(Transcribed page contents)
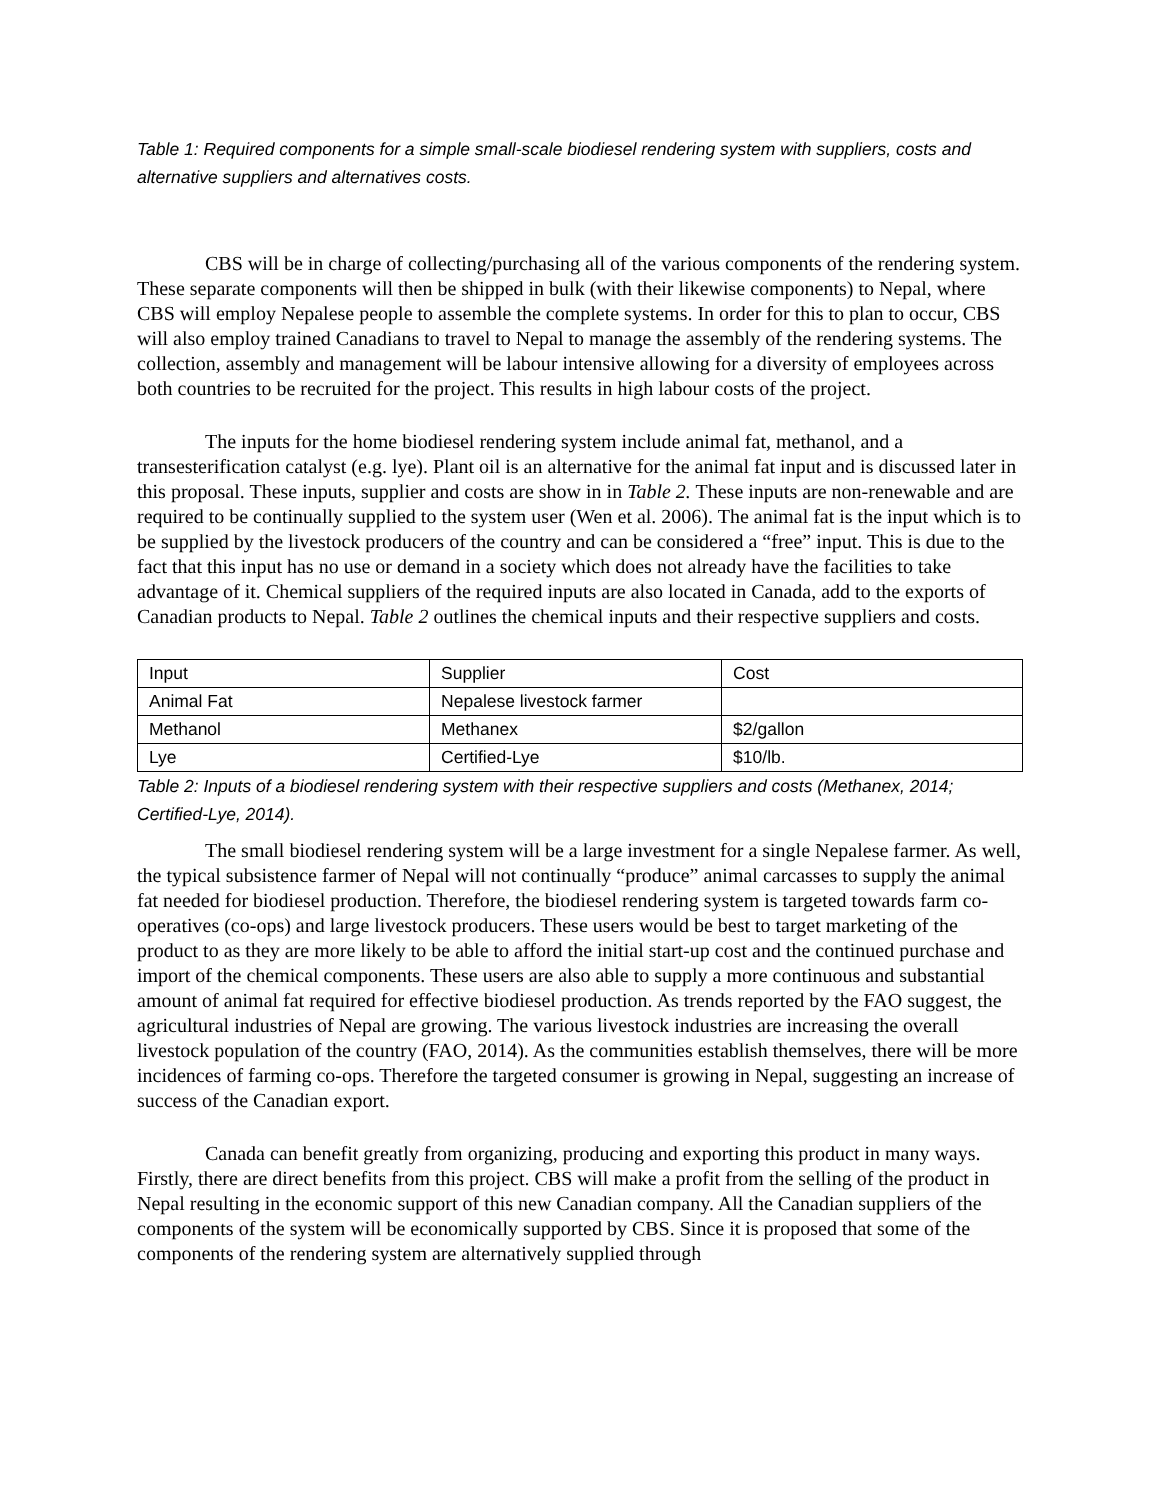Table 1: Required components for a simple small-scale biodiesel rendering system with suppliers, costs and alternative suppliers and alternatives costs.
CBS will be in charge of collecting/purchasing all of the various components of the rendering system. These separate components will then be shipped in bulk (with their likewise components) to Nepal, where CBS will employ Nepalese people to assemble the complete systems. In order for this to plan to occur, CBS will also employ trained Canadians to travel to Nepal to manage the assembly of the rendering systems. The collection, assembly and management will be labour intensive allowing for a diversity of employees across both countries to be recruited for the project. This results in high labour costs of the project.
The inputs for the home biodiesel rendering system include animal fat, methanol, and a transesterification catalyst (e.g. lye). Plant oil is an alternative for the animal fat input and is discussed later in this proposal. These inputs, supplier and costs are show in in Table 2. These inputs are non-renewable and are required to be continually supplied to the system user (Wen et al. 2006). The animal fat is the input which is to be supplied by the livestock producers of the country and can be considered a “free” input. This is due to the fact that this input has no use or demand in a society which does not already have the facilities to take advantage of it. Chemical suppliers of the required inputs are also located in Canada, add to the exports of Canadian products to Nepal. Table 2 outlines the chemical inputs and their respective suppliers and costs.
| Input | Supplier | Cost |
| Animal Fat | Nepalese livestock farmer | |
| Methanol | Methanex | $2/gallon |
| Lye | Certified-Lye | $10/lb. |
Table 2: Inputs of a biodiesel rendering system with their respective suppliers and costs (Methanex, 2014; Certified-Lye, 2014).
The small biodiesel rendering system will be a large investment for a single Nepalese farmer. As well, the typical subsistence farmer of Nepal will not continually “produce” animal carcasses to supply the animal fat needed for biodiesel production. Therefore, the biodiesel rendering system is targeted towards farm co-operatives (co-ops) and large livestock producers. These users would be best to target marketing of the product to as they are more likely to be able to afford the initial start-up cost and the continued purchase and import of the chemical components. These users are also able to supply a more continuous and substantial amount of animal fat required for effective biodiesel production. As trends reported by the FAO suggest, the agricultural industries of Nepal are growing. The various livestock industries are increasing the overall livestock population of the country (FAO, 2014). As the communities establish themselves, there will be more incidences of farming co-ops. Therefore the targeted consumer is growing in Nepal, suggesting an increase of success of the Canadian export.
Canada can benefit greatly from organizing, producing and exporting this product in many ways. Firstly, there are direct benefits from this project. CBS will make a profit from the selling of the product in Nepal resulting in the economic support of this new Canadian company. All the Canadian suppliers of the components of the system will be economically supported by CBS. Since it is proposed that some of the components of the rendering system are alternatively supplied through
* * *
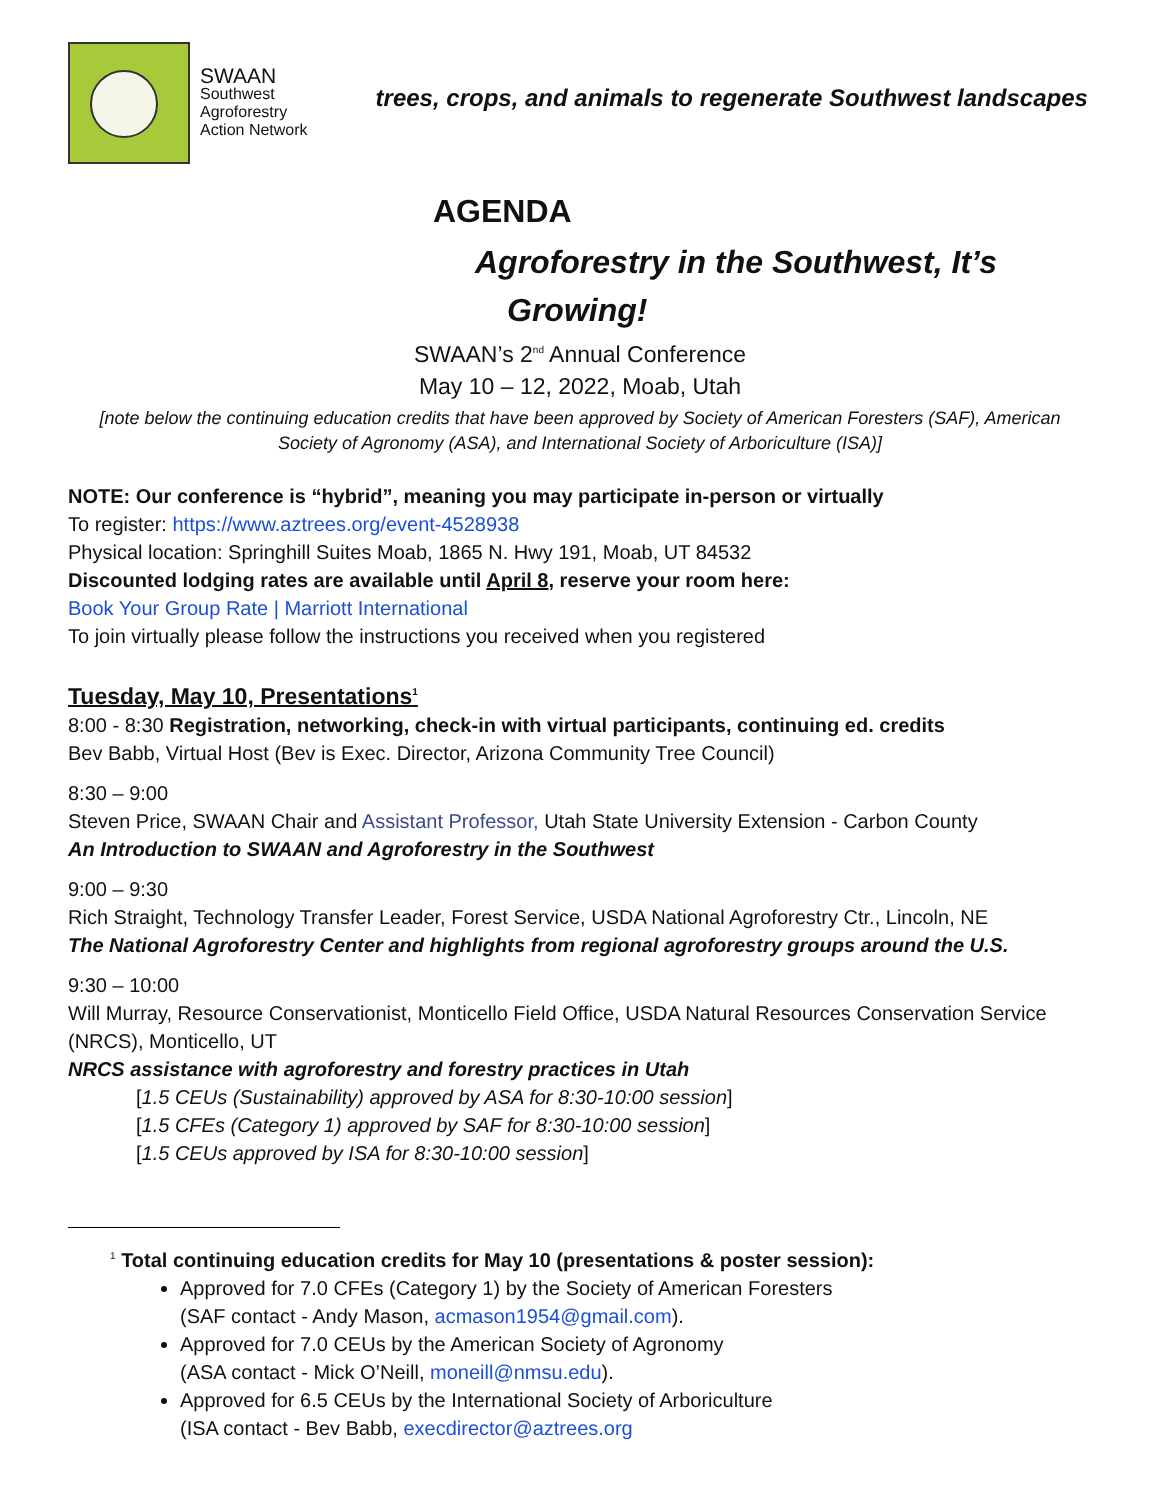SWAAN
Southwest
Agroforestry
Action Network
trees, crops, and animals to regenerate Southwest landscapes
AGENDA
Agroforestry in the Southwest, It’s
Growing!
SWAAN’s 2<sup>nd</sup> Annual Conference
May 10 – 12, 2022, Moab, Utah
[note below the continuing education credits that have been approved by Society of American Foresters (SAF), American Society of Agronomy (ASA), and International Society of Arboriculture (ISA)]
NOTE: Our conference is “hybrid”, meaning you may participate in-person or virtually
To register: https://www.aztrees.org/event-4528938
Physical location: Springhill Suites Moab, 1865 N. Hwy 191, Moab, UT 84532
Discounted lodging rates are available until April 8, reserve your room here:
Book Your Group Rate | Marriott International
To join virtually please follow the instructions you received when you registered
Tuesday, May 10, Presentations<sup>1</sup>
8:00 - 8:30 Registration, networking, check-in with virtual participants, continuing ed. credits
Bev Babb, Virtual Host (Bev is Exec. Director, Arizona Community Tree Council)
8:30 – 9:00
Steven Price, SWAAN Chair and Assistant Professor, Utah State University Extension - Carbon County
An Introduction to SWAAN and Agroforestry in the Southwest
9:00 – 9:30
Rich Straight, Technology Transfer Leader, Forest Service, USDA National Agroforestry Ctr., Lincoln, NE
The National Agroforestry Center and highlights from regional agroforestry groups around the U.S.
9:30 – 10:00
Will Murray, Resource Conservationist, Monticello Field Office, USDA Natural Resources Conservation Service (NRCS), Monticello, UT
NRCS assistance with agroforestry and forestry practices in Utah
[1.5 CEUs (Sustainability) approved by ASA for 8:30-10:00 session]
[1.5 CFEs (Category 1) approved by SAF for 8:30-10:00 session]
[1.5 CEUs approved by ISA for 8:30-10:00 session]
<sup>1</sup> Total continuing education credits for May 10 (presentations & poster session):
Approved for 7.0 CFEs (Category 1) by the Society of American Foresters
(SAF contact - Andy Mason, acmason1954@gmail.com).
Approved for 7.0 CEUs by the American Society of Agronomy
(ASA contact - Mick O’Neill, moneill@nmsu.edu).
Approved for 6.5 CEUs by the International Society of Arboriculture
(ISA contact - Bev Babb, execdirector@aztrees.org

▸ Activity: Tell how many lines of the data above hold the string "International". The number alone is the answer.

▸ Output of the task: 3